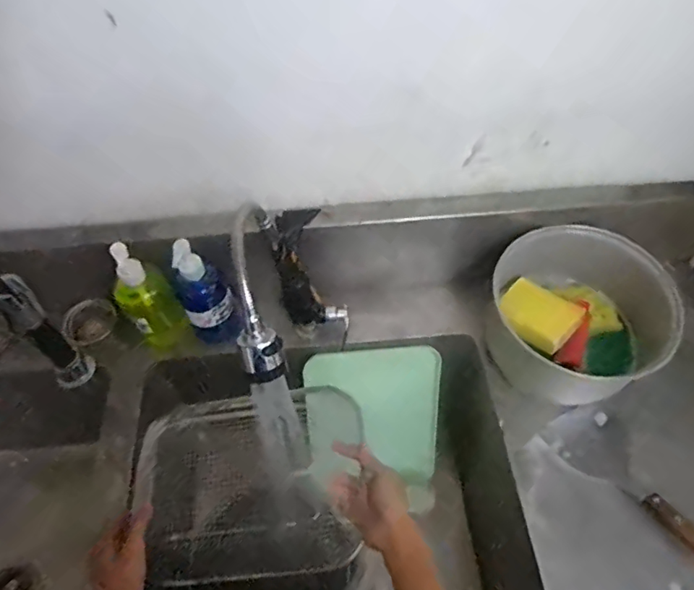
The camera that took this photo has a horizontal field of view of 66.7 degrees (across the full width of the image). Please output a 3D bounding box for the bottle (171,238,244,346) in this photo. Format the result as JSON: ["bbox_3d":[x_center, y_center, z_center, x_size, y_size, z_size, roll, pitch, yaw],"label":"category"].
[{"bbox_3d":[-0.192,0.002,0.725,0.070,0.190,0.053,-20,59,-13],"label":"bottle"}]

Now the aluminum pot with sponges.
[{"bbox_3d":[0.314,0.023,0.754,0.210,0.132,0.234,-2,57,-2],"label":"aluminum pot with sponges"}]

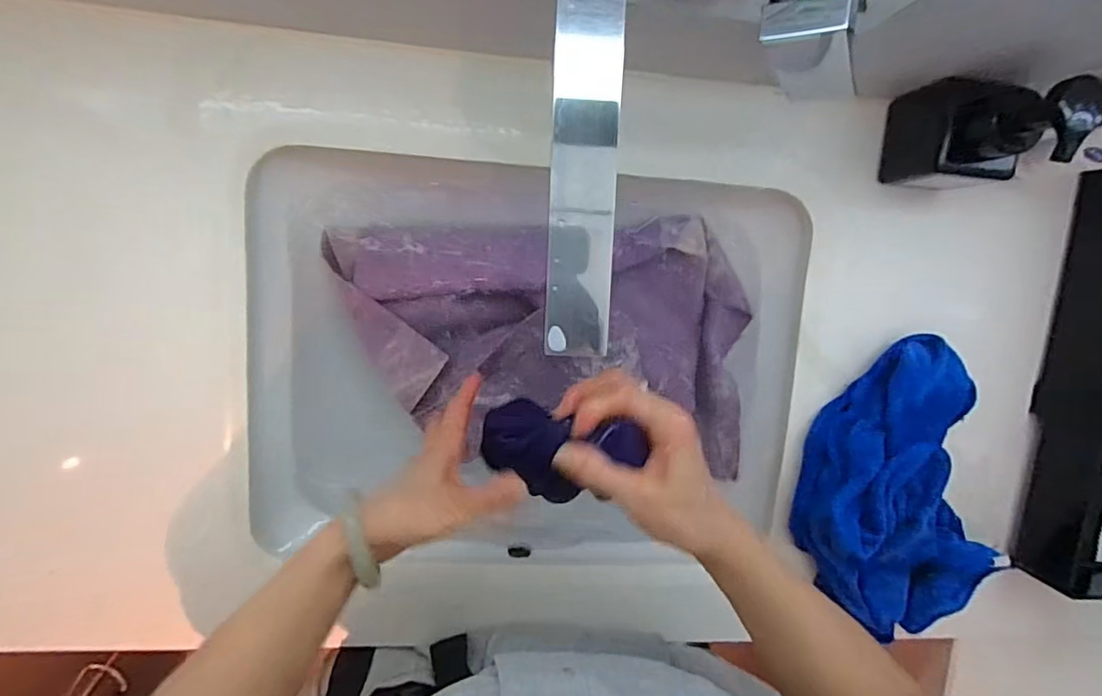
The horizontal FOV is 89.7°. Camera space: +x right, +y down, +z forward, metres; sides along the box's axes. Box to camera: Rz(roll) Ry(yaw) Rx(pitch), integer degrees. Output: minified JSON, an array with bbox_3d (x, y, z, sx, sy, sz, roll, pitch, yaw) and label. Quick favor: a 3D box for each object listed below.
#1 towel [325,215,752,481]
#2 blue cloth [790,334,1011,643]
[{"bbox_3d":[0.003,0.004,0.512,0.369,0.045,0.234,-3,97,-6],"label":"towel"},{"bbox_3d":[0.306,0.139,0.494,0.170,0.051,0.281,-16,100,-4],"label":"blue cloth"}]

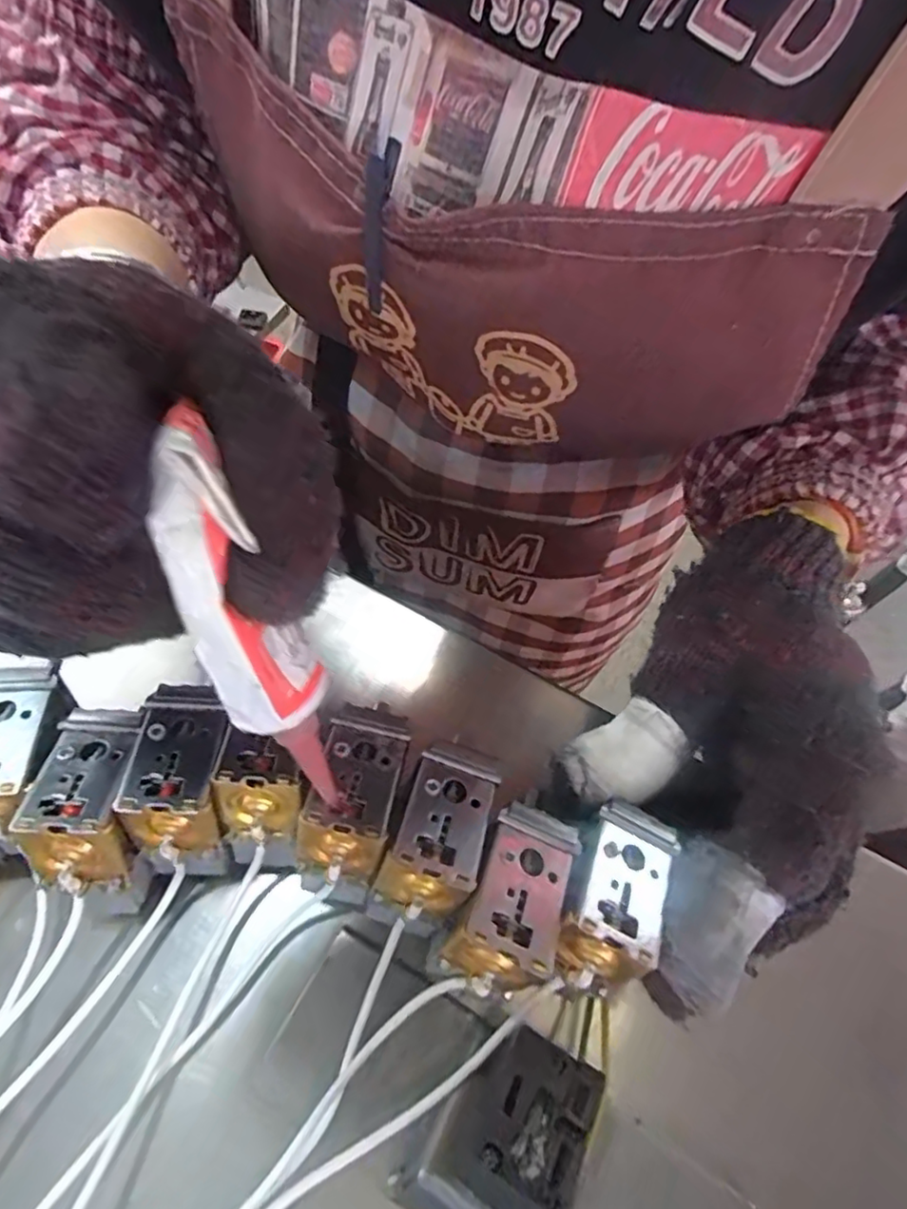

**WORK TO BE COMPLETED**:
Reproduce the data above without a single change, please, but without its pictures.

**EXPECTED ANSWER**:
The camera that took this photo has a horizontal field of view of 66.7 degrees (across the full width of the image). Please output a 3D bounding box for the bottle (171,238,244,346) in this photo. Format the result as JSON: ["bbox_3d":[x_center, y_center, z_center, x_size, y_size, z_size, roll, pitch, yaw],"label":"category"].
[{"bbox_3d":[-0.192,0.002,0.725,0.070,0.190,0.053,-20,59,-13],"label":"bottle"}]

Now the aluminum pot with sponges.
[{"bbox_3d":[0.314,0.023,0.754,0.210,0.132,0.234,-2,57,-2],"label":"aluminum pot with sponges"}]

The horizontal FOV is 89.7°. Camera space: +x right, +y down, +z forward, metres; sides along the box's axes. Box to camera: Rz(roll) Ry(yaw) Rx(pitch), integer degrees. Output: minified JSON, an array with bbox_3d (x, y, z, sx, sy, sz, roll, pitch, yaw) and label. Quick favor: a 3D box for each object listed below.
#1 towel [325,215,752,481]
#2 blue cloth [790,334,1011,643]
[{"bbox_3d":[0.003,0.004,0.512,0.369,0.045,0.234,-3,97,-6],"label":"towel"},{"bbox_3d":[0.306,0.139,0.494,0.170,0.051,0.281,-16,100,-4],"label":"blue cloth"}]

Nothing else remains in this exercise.